BEGIN Listed records

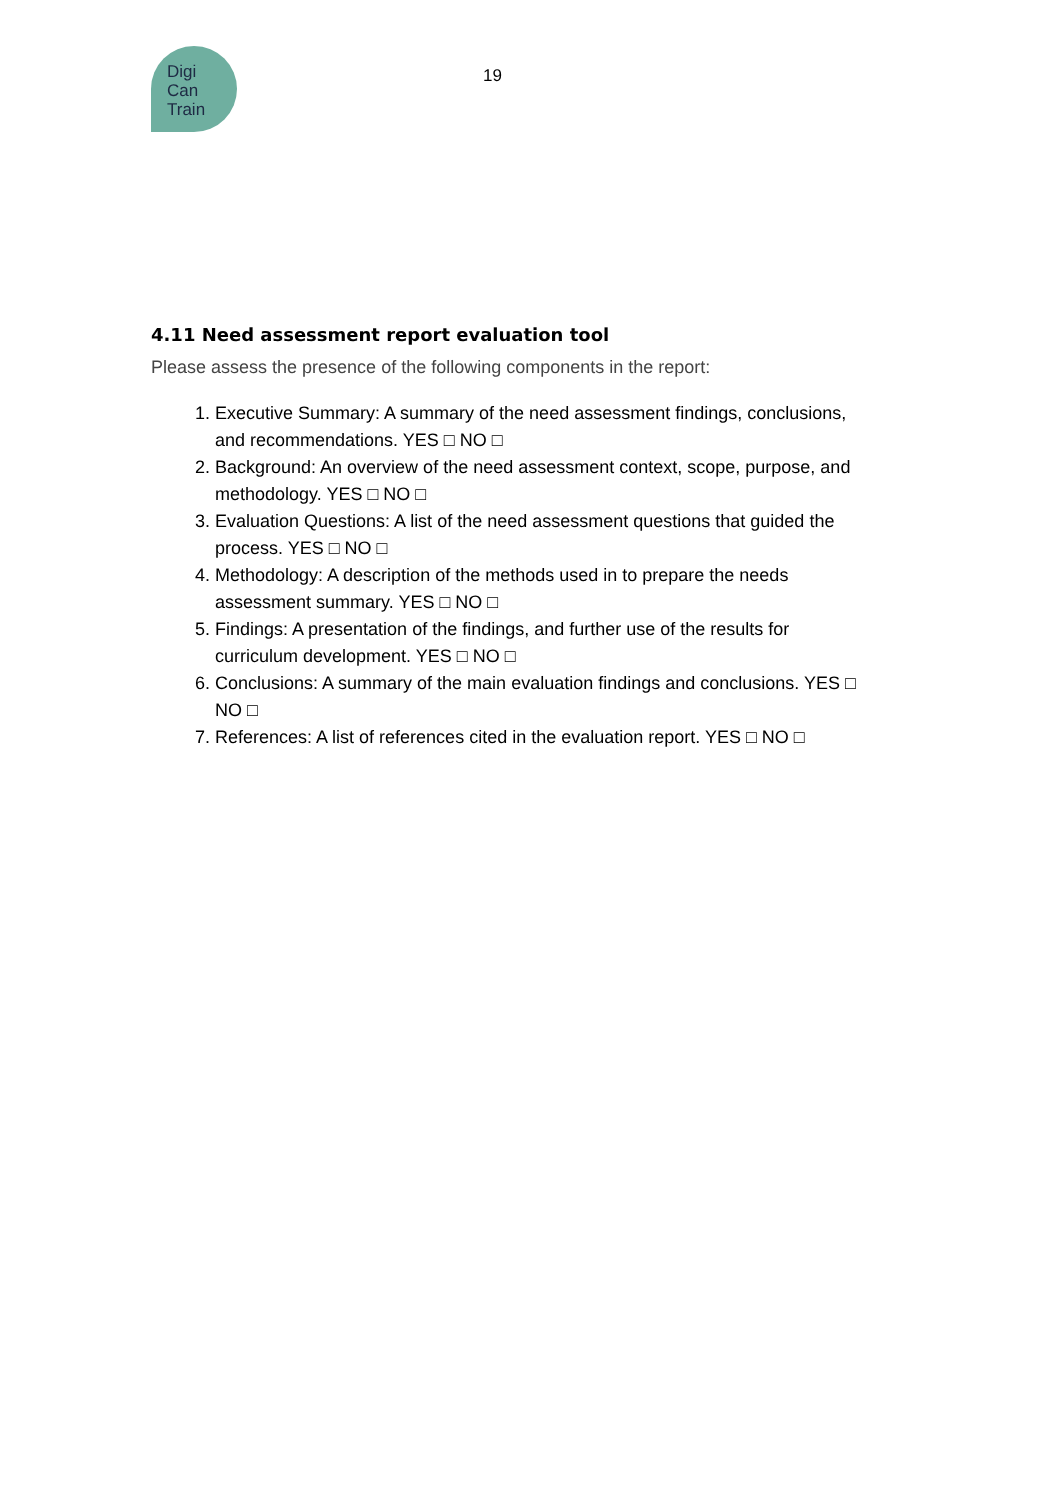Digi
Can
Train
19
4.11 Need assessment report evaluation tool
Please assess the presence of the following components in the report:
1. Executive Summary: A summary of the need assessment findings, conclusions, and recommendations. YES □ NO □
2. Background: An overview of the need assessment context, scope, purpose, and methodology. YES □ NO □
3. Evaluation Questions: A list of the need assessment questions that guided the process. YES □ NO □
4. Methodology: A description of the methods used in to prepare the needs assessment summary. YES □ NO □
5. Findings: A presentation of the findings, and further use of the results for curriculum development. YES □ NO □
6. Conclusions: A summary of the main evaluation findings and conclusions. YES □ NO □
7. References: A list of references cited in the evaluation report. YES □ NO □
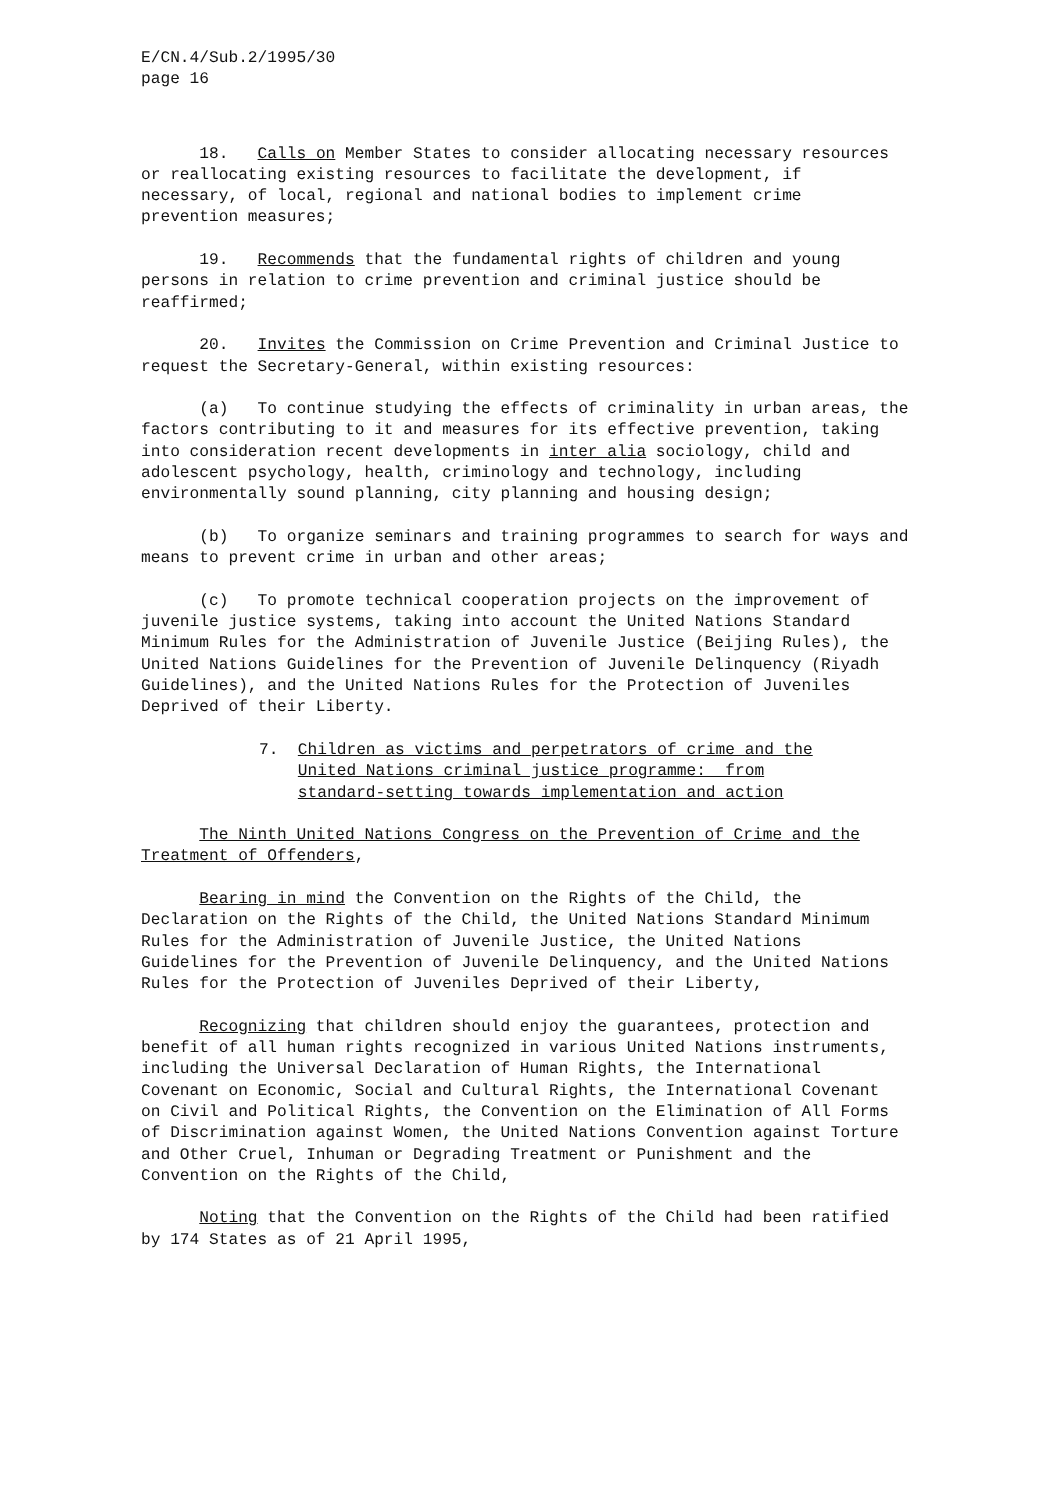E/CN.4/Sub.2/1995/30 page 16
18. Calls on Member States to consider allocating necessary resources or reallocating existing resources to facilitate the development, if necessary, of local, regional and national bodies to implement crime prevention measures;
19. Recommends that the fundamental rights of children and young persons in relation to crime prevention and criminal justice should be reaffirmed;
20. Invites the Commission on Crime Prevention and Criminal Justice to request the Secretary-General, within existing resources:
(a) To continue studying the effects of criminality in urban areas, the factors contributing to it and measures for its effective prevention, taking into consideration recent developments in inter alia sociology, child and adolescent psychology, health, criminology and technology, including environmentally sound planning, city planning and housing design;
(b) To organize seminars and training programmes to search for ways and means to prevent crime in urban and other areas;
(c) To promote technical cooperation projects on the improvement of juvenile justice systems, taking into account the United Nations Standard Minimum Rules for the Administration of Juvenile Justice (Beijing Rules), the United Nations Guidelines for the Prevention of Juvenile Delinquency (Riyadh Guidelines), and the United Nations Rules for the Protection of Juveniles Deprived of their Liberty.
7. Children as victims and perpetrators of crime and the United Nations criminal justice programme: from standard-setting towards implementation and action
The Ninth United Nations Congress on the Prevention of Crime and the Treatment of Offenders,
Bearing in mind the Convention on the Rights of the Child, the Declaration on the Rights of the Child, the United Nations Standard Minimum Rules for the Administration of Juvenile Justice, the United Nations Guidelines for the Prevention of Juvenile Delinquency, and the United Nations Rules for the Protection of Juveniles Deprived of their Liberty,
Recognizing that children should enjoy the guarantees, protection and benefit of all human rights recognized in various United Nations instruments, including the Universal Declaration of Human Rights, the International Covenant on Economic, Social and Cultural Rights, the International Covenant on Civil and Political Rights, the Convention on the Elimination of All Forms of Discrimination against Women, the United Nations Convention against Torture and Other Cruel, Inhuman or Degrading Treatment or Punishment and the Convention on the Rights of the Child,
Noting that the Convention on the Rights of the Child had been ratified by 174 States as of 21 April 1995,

END Listed records

When copying from the data above, print only the lines from the line containing "1. Executive Summary: A" to the line containing "E/CN.4/Sub.2/1995/30 page 16", exactly, and leave the pictures out.

Output for this task:
1. Executive Summary: A summary of the need assessment findings, conclusions, and recommendations. YES □ NO □
2. Background: An overview of the need assessment context, scope, purpose, and methodology. YES □ NO □
3. Evaluation Questions: A list of the need assessment questions that guided the process. YES □ NO □
4. Methodology: A description of the methods used in to prepare the needs assessment summary. YES □ NO □
5. Findings: A presentation of the findings, and further use of the results for curriculum development. YES □ NO □
6. Conclusions: A summary of the main evaluation findings and conclusions. YES □ NO □
7. References: A list of references cited in the evaluation report. YES □ NO □
E/CN.4/Sub.2/1995/30 page 16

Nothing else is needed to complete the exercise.